We’re now reaching a point where a much more diverse set of AI applications are landing in the hands of consumers. Coding companions were the start. But now chat companions—like those in customer service—are becoming a new battleground for user experience.
These interactive use cases, and escalating performance demands from users, are putting the spotlight on batch sizing and opening the door to new ways to think about AI inference pipelines.
The tension with batch size
Batch size in classic GPUs is one of the cleanest examples of the tradeoffs made in an AI application.
- Increasing the batch size allows a GPU to handle more “jobs” at once, but each individual job processes more slowly. Handling more jobs means being able to handle a larger number of users or requests coming in, leading to a better ROI.
- Reducing batch size allows a GPU to handle fewer jobs, but each job gets more dedicated resources. That means it provides a significantly better performance relative to GPUs running large batch jobs, but much of the oomph of a GPU sits idle.
You could run a GPU with a batch size of one, where a single user gets a truly magnificent interactive experience—but is taking up the entire GPU and leaving a lot of it idle. That means it takes longer to earn back what you spent on that GPU, and even longer to start generating a real ROI on it. If you jack that batch size up into the thousands, your ROI goes up but you get a lot of users that walk away feeling pretty meh.
It represents a kind of elegant way of measuring trade-offs labeled on a knob you can actually twist around. Hitting that bullseye for each app is one of the most important decisions in building a successful app. But it also highlights the opportunity for re-thinking how to handle batch sizing at a variety of levels all the way down to the hardware itself.
That knob also maps almost directly to the latency of an application, which is one of the key governing factors for the success of an application. Customers generally really don’t like waiting for stuff. Latency now governs the whole user’s experience behind an interactive app.
Moving forward with small batches and custom accelerators
The difference between the magnificent and the meh experience is what’s going to govern the success of AI-powered applications going forward.
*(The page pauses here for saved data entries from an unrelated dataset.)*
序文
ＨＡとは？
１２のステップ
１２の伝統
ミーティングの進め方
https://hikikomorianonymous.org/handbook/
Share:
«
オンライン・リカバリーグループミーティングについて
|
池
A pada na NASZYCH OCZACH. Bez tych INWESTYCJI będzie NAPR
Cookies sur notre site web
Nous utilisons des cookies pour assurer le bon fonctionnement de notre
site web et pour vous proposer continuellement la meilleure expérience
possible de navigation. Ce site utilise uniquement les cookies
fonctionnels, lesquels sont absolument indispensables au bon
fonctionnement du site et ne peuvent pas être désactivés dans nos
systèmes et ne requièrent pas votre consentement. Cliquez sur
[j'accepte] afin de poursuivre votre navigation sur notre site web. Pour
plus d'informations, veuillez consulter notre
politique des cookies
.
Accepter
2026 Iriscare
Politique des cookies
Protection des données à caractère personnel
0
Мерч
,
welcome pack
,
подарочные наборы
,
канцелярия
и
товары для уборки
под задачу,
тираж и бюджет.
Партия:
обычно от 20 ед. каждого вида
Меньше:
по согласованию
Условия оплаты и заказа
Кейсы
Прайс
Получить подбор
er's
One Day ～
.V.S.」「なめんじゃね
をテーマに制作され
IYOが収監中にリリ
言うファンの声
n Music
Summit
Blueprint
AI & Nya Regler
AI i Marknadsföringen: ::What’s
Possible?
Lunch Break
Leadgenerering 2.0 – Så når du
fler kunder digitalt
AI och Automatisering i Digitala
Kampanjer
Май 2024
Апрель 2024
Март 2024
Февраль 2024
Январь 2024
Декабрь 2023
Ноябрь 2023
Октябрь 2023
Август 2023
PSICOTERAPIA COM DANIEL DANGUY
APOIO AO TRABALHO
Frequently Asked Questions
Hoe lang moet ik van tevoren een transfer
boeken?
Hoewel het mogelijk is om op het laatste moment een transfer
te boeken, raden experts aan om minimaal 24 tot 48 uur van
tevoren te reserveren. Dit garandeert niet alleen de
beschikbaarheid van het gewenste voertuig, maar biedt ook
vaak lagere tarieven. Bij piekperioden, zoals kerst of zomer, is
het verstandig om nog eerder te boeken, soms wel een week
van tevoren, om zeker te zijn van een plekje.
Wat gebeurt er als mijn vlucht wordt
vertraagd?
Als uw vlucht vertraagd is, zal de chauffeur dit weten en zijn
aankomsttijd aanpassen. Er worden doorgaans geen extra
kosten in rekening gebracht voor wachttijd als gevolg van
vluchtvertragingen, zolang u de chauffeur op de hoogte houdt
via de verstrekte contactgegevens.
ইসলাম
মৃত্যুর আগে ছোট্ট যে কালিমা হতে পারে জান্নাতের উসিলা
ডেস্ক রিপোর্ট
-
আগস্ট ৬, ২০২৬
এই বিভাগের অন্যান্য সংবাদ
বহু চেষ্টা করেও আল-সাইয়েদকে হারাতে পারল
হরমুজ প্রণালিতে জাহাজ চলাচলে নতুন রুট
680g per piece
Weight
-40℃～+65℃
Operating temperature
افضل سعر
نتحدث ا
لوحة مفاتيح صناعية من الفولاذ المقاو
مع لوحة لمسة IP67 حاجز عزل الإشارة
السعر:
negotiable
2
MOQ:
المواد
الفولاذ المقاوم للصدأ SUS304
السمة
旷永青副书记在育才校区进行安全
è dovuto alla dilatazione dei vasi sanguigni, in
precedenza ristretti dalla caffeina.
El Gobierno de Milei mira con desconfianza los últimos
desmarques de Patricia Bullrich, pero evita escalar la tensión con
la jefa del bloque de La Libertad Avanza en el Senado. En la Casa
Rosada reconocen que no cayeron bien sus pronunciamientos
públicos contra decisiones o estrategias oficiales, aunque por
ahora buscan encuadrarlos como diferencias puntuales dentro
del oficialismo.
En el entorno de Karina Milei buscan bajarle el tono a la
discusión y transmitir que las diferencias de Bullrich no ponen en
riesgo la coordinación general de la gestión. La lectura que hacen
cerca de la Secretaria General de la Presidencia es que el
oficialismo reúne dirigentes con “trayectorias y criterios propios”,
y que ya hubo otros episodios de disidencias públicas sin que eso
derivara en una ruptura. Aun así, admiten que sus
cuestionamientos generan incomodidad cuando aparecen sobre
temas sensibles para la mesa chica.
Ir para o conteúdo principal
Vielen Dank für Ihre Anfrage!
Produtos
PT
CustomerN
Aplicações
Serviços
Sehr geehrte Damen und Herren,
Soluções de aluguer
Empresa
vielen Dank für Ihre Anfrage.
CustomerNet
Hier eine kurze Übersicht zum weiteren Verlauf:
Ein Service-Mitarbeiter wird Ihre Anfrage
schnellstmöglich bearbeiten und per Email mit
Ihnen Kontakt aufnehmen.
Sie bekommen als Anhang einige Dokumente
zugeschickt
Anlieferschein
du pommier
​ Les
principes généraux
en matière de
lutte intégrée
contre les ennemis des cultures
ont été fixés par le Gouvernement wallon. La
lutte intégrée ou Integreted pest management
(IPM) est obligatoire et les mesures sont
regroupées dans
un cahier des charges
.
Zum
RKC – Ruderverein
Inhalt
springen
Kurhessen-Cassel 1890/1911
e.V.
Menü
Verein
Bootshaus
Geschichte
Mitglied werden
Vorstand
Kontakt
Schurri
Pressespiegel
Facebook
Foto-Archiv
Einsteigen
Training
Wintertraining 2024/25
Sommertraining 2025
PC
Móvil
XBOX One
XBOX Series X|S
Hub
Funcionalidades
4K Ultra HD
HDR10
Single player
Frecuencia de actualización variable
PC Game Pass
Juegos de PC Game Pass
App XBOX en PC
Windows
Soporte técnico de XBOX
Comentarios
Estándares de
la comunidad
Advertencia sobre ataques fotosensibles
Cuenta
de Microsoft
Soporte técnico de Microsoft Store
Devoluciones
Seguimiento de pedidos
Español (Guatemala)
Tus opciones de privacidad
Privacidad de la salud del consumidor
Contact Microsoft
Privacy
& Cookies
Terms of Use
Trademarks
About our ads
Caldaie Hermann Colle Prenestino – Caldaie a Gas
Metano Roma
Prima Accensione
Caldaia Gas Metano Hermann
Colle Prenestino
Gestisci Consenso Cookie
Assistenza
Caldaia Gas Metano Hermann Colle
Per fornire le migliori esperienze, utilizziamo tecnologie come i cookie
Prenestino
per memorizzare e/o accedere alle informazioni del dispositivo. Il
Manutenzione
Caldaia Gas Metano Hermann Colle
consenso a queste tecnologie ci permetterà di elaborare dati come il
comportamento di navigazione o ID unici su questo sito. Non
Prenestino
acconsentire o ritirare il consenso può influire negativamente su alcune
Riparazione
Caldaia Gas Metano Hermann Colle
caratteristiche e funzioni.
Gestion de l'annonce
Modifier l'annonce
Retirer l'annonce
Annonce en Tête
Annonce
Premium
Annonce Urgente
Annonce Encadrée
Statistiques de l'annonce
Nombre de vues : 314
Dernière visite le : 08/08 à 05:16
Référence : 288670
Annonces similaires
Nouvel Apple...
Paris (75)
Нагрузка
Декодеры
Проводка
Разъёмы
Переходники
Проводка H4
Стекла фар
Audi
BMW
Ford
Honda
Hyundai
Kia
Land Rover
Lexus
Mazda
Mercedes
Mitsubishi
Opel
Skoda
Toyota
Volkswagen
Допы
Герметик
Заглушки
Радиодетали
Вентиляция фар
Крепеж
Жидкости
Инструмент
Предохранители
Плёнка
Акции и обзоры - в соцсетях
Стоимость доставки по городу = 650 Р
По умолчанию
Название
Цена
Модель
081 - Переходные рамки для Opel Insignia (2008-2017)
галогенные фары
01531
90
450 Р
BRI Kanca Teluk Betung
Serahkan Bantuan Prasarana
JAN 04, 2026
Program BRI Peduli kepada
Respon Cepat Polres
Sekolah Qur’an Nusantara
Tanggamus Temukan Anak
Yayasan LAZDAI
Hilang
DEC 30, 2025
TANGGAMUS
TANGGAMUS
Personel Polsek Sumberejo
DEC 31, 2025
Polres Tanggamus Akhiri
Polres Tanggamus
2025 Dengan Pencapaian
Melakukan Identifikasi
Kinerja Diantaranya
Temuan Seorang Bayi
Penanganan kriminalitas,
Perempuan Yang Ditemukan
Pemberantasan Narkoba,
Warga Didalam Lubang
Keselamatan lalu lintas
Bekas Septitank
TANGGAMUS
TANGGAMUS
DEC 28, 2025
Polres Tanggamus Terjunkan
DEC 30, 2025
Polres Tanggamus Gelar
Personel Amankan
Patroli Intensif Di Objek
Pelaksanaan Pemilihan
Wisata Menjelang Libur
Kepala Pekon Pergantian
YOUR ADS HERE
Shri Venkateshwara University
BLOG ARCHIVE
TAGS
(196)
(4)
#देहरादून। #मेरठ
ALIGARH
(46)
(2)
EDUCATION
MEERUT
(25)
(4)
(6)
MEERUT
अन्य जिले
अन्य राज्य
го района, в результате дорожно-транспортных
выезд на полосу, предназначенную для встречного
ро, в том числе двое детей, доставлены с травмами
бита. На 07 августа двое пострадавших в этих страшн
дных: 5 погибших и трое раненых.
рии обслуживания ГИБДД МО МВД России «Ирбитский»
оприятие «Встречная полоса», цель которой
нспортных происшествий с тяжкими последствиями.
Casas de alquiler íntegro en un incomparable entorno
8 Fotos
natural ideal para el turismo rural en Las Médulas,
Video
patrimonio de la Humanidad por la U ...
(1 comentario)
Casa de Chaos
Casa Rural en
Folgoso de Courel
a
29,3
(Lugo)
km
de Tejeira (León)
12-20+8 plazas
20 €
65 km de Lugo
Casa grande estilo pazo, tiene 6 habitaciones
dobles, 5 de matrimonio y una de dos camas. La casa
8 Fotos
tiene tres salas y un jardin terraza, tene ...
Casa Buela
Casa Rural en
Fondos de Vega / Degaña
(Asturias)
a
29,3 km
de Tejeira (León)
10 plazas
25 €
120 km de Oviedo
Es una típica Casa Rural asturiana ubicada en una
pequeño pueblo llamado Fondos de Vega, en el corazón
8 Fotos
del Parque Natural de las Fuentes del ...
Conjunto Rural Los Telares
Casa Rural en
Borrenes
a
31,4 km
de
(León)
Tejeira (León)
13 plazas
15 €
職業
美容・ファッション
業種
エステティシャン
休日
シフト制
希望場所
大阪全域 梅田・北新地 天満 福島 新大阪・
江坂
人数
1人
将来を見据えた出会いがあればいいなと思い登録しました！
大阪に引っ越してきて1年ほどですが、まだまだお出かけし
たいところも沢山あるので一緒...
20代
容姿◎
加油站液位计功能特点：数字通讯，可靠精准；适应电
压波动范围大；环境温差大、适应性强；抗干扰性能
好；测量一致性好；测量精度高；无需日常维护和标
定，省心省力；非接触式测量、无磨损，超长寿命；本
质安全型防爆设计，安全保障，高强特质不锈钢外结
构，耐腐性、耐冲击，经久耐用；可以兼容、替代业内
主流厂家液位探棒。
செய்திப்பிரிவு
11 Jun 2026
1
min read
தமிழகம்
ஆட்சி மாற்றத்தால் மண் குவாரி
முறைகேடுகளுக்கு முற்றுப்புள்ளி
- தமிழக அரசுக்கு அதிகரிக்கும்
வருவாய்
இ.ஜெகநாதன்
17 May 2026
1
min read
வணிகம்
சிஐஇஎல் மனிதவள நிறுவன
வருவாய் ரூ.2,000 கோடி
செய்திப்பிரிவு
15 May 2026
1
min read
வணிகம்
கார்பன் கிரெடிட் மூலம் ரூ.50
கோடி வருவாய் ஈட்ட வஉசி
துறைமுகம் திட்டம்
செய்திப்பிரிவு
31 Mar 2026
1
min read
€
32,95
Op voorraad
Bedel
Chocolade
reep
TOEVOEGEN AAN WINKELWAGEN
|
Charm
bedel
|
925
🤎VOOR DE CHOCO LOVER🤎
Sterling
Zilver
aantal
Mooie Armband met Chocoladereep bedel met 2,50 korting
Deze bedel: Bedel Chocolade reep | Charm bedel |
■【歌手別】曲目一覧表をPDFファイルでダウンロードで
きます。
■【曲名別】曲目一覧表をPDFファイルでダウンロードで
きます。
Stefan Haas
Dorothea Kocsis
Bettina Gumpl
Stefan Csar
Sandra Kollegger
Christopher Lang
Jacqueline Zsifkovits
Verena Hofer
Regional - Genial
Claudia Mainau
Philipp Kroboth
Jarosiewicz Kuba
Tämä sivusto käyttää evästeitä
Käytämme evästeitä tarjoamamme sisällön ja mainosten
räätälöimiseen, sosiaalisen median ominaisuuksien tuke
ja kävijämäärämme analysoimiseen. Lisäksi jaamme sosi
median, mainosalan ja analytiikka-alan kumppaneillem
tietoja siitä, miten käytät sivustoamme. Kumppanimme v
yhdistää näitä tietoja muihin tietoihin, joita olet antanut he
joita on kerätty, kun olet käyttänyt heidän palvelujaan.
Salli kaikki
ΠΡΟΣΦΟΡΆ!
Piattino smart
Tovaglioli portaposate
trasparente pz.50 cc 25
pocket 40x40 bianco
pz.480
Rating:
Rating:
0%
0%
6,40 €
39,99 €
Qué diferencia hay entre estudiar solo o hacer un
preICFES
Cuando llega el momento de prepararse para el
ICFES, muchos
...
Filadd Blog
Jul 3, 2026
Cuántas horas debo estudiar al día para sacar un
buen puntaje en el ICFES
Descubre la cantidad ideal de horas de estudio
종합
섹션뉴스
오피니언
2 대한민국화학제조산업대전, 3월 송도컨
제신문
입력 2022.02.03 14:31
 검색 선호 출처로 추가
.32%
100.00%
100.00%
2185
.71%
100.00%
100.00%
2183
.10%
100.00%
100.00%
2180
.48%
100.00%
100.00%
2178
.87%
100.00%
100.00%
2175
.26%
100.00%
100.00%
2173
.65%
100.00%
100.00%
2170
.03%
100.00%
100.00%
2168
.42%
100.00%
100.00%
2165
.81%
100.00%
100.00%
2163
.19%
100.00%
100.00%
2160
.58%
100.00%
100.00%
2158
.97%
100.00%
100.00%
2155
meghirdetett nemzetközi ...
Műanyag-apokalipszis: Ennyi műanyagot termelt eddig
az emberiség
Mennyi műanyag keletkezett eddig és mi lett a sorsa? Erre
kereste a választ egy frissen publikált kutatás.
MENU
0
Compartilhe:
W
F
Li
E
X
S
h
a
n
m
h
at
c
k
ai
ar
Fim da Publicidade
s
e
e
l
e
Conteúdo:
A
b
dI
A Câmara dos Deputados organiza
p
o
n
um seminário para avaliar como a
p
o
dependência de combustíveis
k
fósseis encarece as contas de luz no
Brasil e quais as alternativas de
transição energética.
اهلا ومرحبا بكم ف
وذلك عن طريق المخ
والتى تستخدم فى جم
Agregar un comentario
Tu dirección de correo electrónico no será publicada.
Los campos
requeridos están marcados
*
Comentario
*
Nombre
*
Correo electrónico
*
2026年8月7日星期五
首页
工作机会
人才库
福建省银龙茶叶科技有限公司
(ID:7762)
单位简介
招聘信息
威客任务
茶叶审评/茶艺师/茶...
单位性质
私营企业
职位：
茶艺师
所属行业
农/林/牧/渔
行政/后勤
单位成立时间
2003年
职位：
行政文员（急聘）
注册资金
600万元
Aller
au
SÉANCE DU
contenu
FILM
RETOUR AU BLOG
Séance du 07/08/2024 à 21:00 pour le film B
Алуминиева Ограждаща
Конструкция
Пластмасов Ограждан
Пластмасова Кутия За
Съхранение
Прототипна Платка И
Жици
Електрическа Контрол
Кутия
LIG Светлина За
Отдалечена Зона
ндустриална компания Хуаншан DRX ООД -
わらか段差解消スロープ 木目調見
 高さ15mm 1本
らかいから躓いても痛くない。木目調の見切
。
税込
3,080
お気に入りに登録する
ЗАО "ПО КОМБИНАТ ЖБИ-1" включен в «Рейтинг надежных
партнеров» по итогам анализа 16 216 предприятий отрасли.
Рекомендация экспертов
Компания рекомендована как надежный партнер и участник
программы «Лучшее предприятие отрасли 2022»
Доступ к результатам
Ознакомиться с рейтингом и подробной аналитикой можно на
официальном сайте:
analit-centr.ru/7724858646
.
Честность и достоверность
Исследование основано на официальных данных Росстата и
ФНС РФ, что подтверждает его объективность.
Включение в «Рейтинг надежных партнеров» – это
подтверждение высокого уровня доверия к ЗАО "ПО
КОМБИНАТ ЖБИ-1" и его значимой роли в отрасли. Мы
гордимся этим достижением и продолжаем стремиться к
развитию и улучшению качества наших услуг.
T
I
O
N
GPUs were built with peak throughput in mind, but a user probably isn’t going to care about the difference between 330 tokens per second and 360 tokens per second if they were stuck in line. They’ll just bail, and they’ll take their revenue with them.
Batch size provides one of the cleanest mappings to how to weigh the trade-offs between user experience and the actual cost of the GPUs you have in production. That tension also highlights some of the key weaknesses in GPUs and the opportunities custom inference-optimized accelerators have.
Newer, multimodal applications that involve agentic flows are also making the tradeoff more complicated. Snappier applications, such as ones that involve voice agents, need extremely low latency, but still have the ability to scale up.
Heterogeneous pipelines offer an opportunity to bring in different kinds of hardware that perform best in a variety of different scenarios. For example, you might want to pick hardware that handles pre-fill for a transcription model. That’s really specific, but thanks to emerging frameworks and new types of hardware, it’s an actual option for developers.
Those same pipelines might also have holes for custom accelerators that behave differently with different batch sizes than GPUs do. GPUs can excel at pre-fill or training jobs, but small-batch, high-utilization hardware is what is really going to get a thumbs up from a CFO.